### Texte à analyser
L’OGC Nice a adressé un courrier recommandé à Vincent Labrune, président de la Ligue de football professionnel, pour contester le calendrier des barrages de maintien face à Saint-Étienne. Dans cette lettre envoyée au lendemain de la finale de Coupe de France, le club dit se réserver le droit d’engager toute procédure utile et de saisir toutes les juridictions compétentes, nationales comme internationales, si aucun de ses joueurs internationaux n’est disponible pour les deux matches des 26 et 29 mai.
Le document, signé par Maurice Cohen en tant que vice-président délégué niçois, décrit une « position d’extrême difficulté sportive, organisationnelle et économique » née du choix de calendrier de la LFP. Nice affirme que la concomitance entre les barrages et la fenêtre internationale FIFA fixée au 25 mai était « parfaitement prévisible et identifiable de longue date », alors même que la Ligue aurait déposé une demande de dérogation auprès de la FIFA dès le 5 mai, avant de recevoir un refus catégorique le 19 mai.

### Données fournies

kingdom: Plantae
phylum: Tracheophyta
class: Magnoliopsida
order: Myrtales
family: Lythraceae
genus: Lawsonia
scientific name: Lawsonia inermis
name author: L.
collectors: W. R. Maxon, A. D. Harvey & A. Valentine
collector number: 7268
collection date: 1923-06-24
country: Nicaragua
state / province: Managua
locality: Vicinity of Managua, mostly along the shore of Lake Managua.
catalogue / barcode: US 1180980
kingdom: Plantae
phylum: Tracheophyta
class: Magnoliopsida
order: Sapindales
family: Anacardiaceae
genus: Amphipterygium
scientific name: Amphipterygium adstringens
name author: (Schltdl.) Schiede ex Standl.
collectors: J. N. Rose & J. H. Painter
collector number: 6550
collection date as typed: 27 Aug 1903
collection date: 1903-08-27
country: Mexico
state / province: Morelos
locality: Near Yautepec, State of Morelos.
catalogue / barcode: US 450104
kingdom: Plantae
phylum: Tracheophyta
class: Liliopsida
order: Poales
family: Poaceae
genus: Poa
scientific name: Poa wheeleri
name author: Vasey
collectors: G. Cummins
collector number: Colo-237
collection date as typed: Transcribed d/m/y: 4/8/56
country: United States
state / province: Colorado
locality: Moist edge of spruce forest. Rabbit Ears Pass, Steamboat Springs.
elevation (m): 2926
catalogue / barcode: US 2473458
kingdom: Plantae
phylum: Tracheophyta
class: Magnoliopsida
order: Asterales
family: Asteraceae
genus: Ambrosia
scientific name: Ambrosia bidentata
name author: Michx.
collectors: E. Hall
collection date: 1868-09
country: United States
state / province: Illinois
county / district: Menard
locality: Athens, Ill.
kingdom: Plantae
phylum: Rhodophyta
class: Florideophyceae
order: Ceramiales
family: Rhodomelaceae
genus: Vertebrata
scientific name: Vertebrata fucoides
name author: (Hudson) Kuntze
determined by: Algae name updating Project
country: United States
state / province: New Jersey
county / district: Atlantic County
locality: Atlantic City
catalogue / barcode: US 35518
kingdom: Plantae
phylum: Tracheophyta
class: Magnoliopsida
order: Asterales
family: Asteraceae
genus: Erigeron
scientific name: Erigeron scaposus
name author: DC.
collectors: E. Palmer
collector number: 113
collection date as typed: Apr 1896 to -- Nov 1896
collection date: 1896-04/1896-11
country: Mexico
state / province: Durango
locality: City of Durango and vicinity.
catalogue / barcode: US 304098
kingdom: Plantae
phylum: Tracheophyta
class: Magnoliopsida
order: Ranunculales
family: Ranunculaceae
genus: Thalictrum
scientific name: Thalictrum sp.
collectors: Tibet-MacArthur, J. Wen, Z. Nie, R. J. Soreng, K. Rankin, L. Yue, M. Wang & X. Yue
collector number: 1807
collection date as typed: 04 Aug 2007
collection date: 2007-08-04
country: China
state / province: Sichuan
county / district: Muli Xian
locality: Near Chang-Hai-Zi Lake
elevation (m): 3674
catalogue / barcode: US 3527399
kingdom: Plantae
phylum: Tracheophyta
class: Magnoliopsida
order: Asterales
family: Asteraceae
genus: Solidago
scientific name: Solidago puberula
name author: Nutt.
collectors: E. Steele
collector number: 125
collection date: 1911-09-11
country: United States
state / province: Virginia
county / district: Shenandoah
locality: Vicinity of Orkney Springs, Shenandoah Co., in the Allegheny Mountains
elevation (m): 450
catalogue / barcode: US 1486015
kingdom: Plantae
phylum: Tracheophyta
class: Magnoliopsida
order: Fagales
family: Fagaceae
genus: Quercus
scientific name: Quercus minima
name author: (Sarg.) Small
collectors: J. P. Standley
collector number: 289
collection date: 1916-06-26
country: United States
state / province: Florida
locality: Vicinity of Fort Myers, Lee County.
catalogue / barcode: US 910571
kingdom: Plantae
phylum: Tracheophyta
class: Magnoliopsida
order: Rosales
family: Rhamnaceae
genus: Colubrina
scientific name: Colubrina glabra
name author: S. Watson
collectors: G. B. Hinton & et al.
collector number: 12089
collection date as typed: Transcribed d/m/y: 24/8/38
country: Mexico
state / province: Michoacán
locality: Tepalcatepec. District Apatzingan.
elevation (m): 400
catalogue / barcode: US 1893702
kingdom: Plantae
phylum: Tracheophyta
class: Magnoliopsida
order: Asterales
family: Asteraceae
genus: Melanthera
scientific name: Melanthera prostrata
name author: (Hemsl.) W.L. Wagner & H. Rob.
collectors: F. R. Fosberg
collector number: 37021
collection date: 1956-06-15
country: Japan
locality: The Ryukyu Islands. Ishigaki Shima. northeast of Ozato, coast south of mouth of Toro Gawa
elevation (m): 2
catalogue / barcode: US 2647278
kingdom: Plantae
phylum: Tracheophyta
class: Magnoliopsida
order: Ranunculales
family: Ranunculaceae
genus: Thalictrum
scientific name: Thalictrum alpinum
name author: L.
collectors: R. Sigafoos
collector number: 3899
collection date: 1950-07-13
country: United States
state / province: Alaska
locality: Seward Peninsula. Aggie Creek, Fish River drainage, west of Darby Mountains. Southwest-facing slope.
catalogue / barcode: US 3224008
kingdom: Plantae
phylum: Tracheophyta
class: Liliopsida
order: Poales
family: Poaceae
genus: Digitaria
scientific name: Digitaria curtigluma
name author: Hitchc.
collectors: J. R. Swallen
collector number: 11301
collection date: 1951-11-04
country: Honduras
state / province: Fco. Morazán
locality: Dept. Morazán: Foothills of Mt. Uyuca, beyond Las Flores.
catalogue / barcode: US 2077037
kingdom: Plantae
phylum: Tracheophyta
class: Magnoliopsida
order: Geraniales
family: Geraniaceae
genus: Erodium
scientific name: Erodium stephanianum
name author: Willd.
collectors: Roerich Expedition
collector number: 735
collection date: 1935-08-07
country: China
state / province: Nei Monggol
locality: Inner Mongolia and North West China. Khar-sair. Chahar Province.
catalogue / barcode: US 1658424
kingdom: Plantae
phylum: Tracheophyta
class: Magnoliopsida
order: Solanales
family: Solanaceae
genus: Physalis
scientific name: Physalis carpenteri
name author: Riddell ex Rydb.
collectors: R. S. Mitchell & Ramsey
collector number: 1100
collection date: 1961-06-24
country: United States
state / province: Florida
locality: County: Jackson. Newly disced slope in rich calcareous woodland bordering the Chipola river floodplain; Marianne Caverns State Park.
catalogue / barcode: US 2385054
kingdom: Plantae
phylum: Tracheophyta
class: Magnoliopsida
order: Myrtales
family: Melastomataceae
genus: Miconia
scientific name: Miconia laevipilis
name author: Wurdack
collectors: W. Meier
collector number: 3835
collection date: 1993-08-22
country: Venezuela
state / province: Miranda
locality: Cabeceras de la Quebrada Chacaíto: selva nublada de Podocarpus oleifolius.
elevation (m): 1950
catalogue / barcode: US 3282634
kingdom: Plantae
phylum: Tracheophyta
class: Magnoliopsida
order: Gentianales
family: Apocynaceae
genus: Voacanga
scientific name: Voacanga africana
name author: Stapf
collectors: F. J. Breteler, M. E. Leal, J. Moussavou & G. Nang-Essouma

### Questions à traiter
(1) Citez le passage de l'article sur le différend entre l'OGC Nice et la LFP qui commence par « L’OGC Nice a » et se poursuit jusqu'à « 26 et 29 mai. ».
(2) Rédigez la suite de l'article sur la contestation du calendrier des barrages par l'OGC Nice, à partir de sa dernière phrase.

### Réponses attendues
(1)
L’OGC Nice a adressé un courrier recommandé à Vincent Labrune, président de la Ligue de football professionnel, pour contester le calendrier des barrages de maintien face à Saint-Étienne. Dans cette lettre envoyée au lendemain de la finale de Coupe de France, le club dit se réserver le droit d’engager toute procédure utile et de saisir toutes les juridictions compétentes, nationales comme internationales, si aucun de ses joueurs internationaux n’est disponible pour les deux matches des 26 et 29 mai.

(2)
Le club estime désormais devoir mener dans l’urgence des discussions bilatérales avec les fédérations nationales concernées pour tenter d’obtenir la libération exceptionnelle de plusieurs internationaux. La Côte d’Ivoire a donné son accord pour Elye Wahi au match retour, mais l’attaquant est suspendu pour la manche aller dans le Forez. La Tunisie n’a pas encore accepté la requête concernant Ali Abdi. La Fédération algérienne serait prête à libérer Hicham Boudaoui à condition que tous les internationaux niçois soient libérés. Nice attend aussi l’issue des négociations avec le Ghana pour Kojo Oppong, tandis qu’Antoine Mendy et Yehvann Diouf, sélectionnés avec le Sénégal, sont également concernés.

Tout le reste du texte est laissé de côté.